Given Adafruit’s influence and the excellent tutorial I have no doubt this product will bloom.
But as the designer of https://www.tindie.com/products/Ba0sh1/esp8266-esp-0712-full-io-breadboard-adapter/ (also linked above) I would like to give some of my comments.
First is the breadboard real-estate usage. Leaving 2+1 rows at sides is not enough in most of cases. But compare with NodeMCU’s $10 board (which leaves no free rows) this is much better. In my design I managed to free up 3 rows at each side, but the pin header have to be custom made and certainly not for mass production.
Next the regulator. If they really wanted to accept 3.6-16V V+ they should carefully think about the heat dissipation. Just assume input is 5V, and we calculate power dissipation by using the claimed 250mA, that is 0.825W. Give the SOT23-5 thermal resistance without proper PCB heatsink for about 250C/W, the temperature will rise 206.25C!
Thirdly, the GPIO0 push button. The GPIO0 has to seen low potential during reset for ESP8266 to enter bootloader mode. But it doesn’t mean GPIO0 can be shorted to ground all the time.One can simply hook a 1K resistor between GPIO0 and ground, then measure the waveform on GPIO0 side. This pin will continuously output data about 20ms after reset. I’m not sure if short output to ground have and harm to the chip, but I would rather include a resistor for safety.
To be frank I would like to see adafruit to ditch the Chinese modules and redesign the board from scratch. That could overcome many restrictions and that is what hobbyist like me is unable to carry out without commanding power to the manufactures.

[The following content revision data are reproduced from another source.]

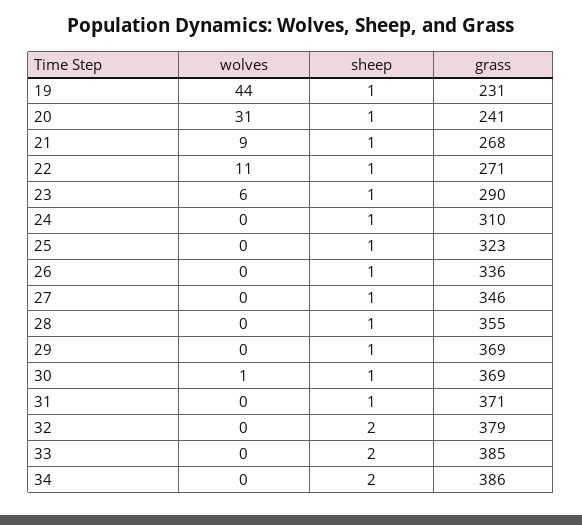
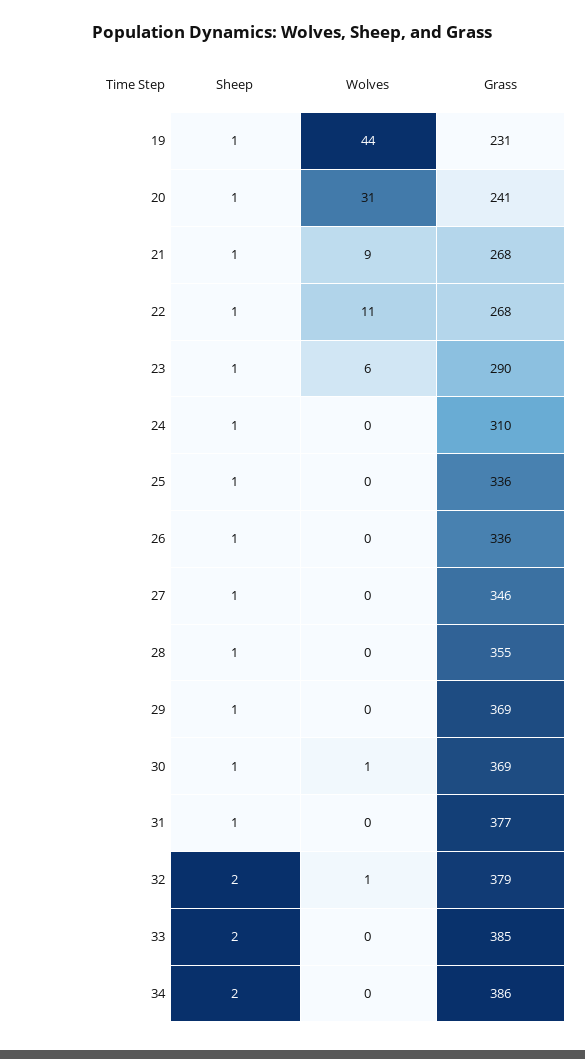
grass, 22: 271 -> 268
grass, 25: 323 -> 336
grass, 31: 371 -> 377
wolves, 32: 0 -> 1

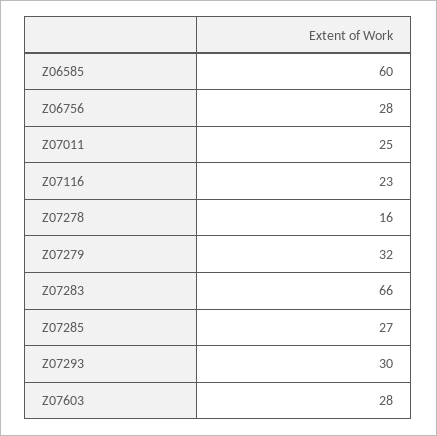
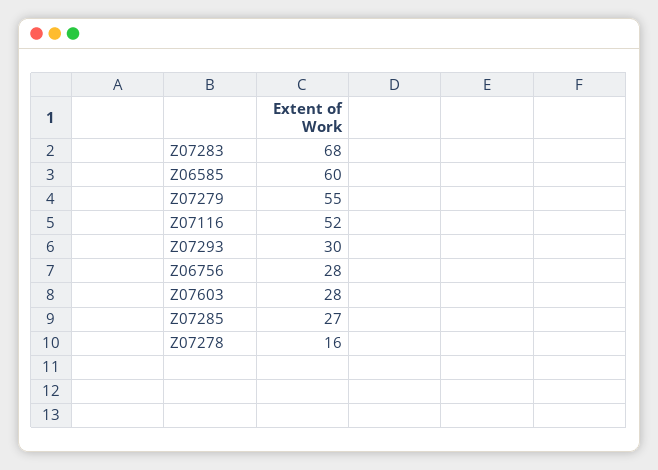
Z07011: 25 -> none
Z07116: 23 -> 52
Z07279: 32 -> 55
Z07283: 66 -> 68

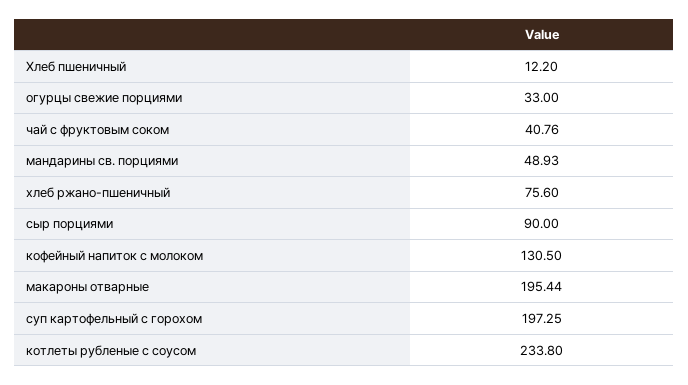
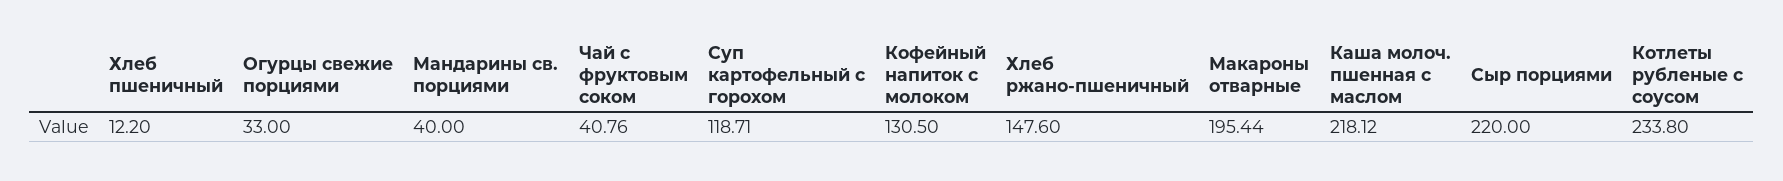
мандарины св. порциями: 48.93 -> 40
хлеб ржано-пшеничный: 75.6 -> 147.6
сыр порциями: 90 -> 220
суп картофельный с горохом: 197.25 -> 118.71
Каша молоч. пшенная с маслом: none -> 218.12

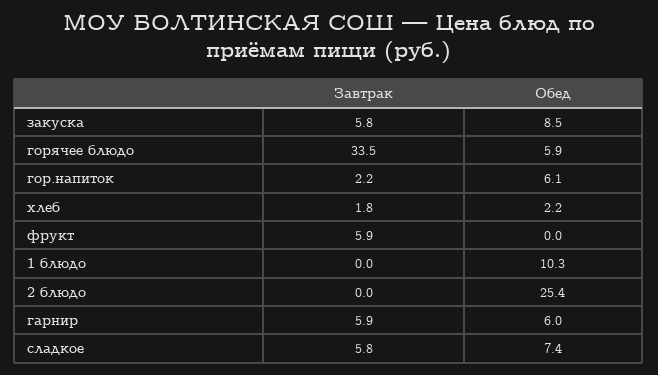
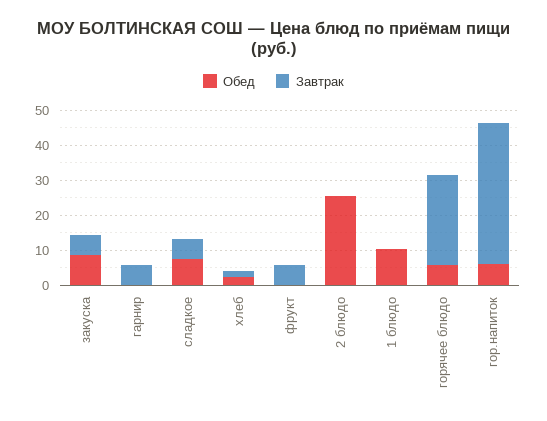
Завтрак, горячее блюдо: 33.5 -> 25
Завтрак, гор.напиток: 2.2 -> 40
Обед, гарнир: 6 -> 0

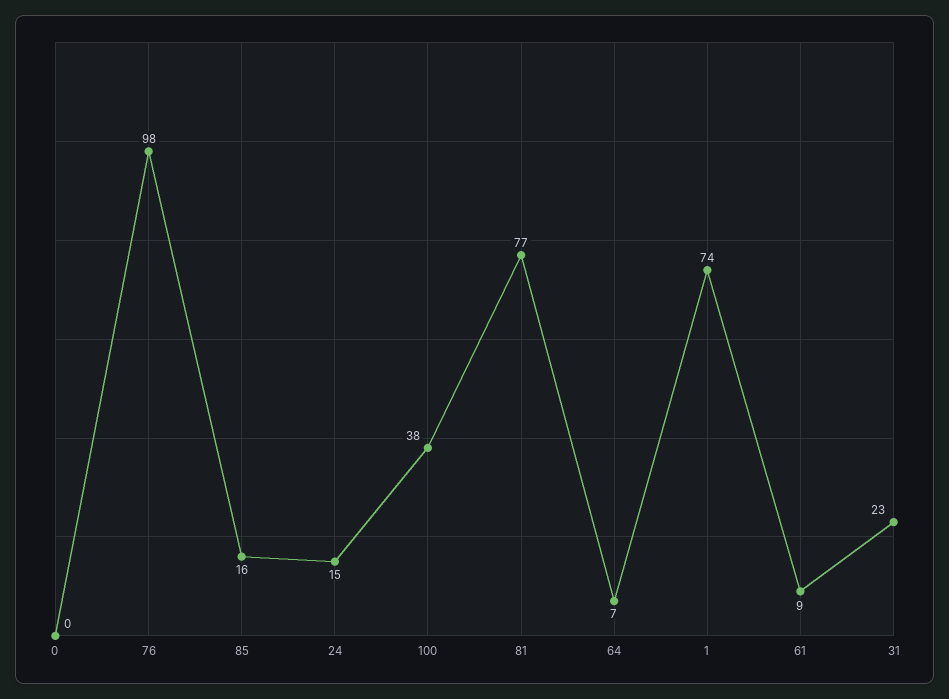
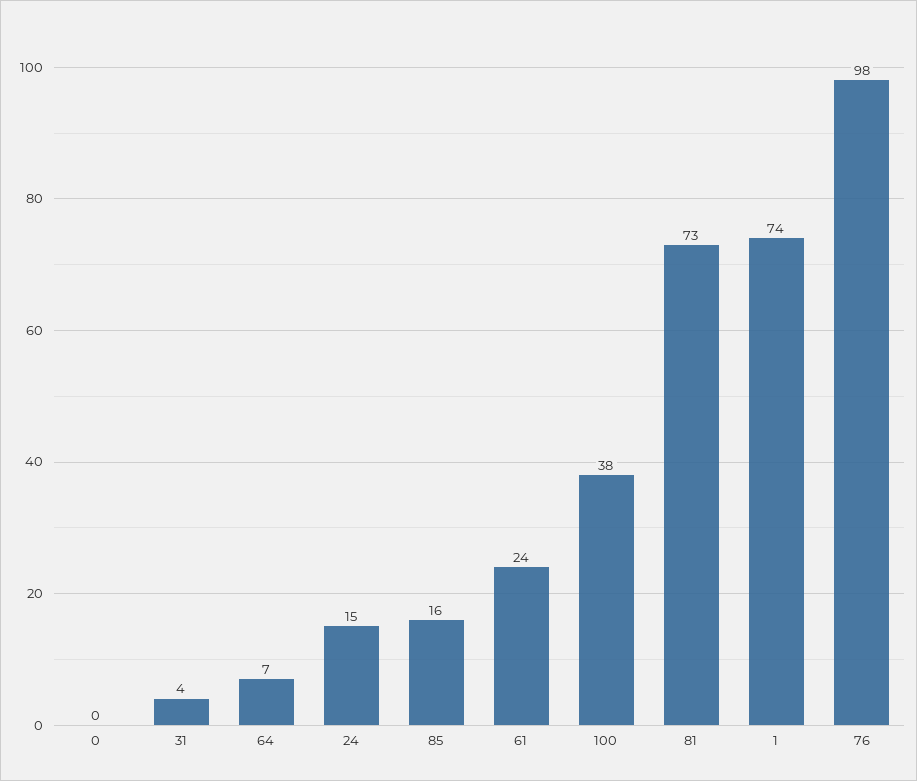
81: 77 -> 73
61: 9 -> 24
31: 23 -> 4

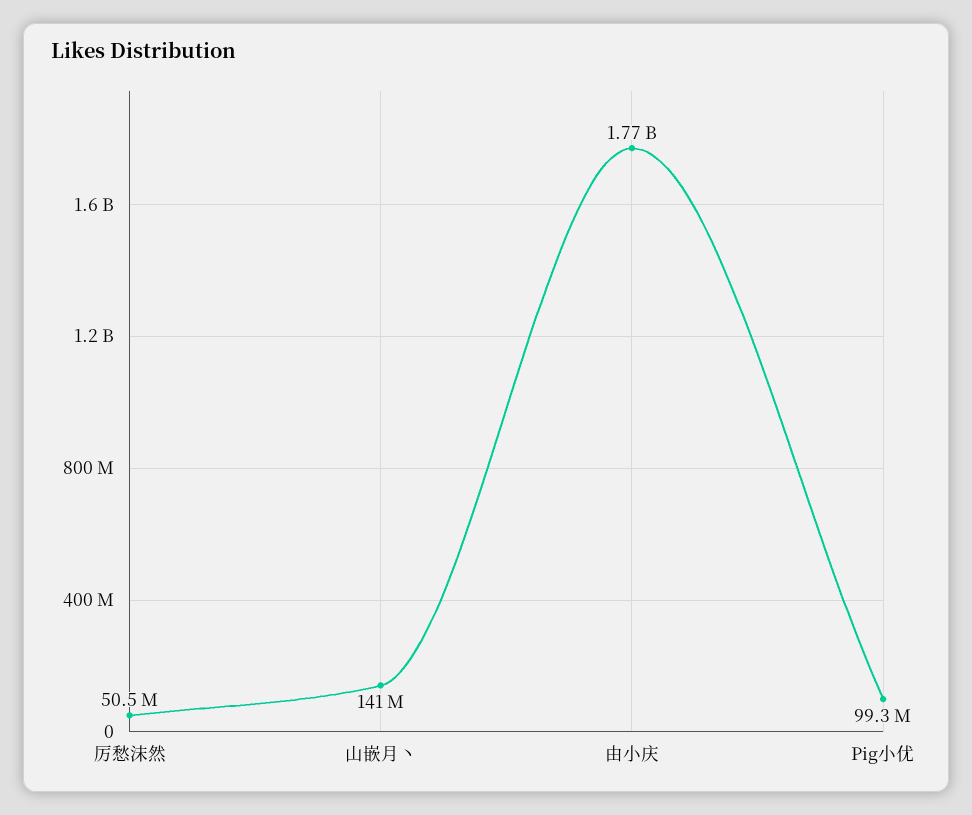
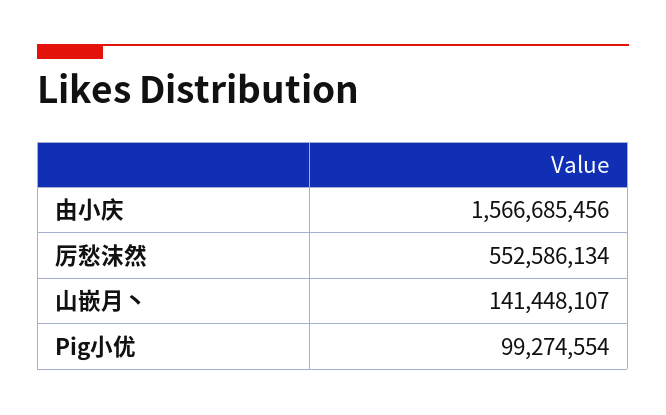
厉愁沫然: 50500000 -> 552586134
由小庆: 1770000000 -> 1566685456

Btw, if Adafruit staff is watching, please pay attention to the ESP-12 modules you ordered from Ai-thinker. I have a failure rate of about 2% in my batch of 200 modules. The syndrome being occasional (20-70%) boot failure. Refresh the firmware sometimes helps to fix the problem.
Saying “the Arduino IDE reports this board has a max capacity of 524,288 bytes” isn’t, I don’t think, strictly true, That’s probably what the IDE is set to address by default…
ESP8266 modules are known to come in various sizes of Flash memory, from 1/4MB (ESP-01) to 16MB (the Olimex boards that I have to hand).
It is possible to determine the size of the Flash memory chip that’s fitted (according to posts on forums) but I’m not not sure that actually setting the maximum automatically has been implemented and of course, with everything inside a tin can, it’s impossible to read the markings on the chip to do it manually…
The only thing we need to convert from 5V TTL serial to 3.3V is a single reverse biased diode? How does this work?
Your binary counter required 174 kB?! I think I’d struggle to write a binary counter program for a basic Arduino (ATmega328) larger than about 8 kB. Does the ESP8266 just have a really inefficient compiler?
It seems Adafruit want to make their money on delivery. $16 delivery to the UK for a board that costs $10. No option to send in normal mail. I am happy to wait for the cheap copies from China that will no doubt be delivered either free or for less than $3
Try contacting Proto-Pic – if they’re not stocking it, they’ll orobably order it for you. I find them brilliant.